An exact copy of all the data, minus the images, is required.

→ Data provided:
━━━━━━━━━━━━━━━━━━━━

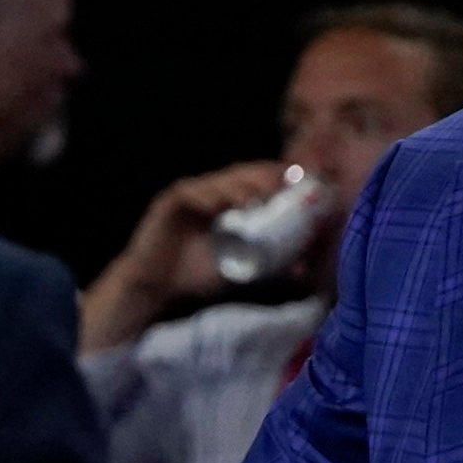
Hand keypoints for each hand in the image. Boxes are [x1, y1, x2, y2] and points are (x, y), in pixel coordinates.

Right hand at [93, 162, 294, 312]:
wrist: (159, 287)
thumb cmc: (199, 275)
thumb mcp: (240, 269)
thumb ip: (268, 266)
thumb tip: (303, 268)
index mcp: (233, 203)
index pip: (259, 181)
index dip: (278, 178)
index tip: (300, 184)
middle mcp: (214, 193)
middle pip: (242, 174)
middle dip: (263, 176)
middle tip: (282, 186)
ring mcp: (193, 195)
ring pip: (219, 181)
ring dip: (239, 186)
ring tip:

━━━━━━━━━━━━━━━━━━━━

→ Written reply:
Hand keypoints for each hand in the image. Boxes are [x1, y1, x2, y2] and points are (x, y), in pixel coordinates.

Right hand at [93, 162, 294, 312]:
wrist: (159, 287)
thumb cmc: (199, 275)
thumb mcp: (240, 269)
thumb ip: (268, 266)
thumb tip: (303, 268)
index mcp: (233, 203)
index pip: (259, 181)
index dip: (278, 178)
index tip: (300, 184)
middle mcp: (214, 193)
middle pip: (242, 174)
middle dip: (263, 176)
middle tip: (282, 186)
ring mcp: (193, 195)
ring pip: (219, 181)
ring dip: (239, 186)
ring tip:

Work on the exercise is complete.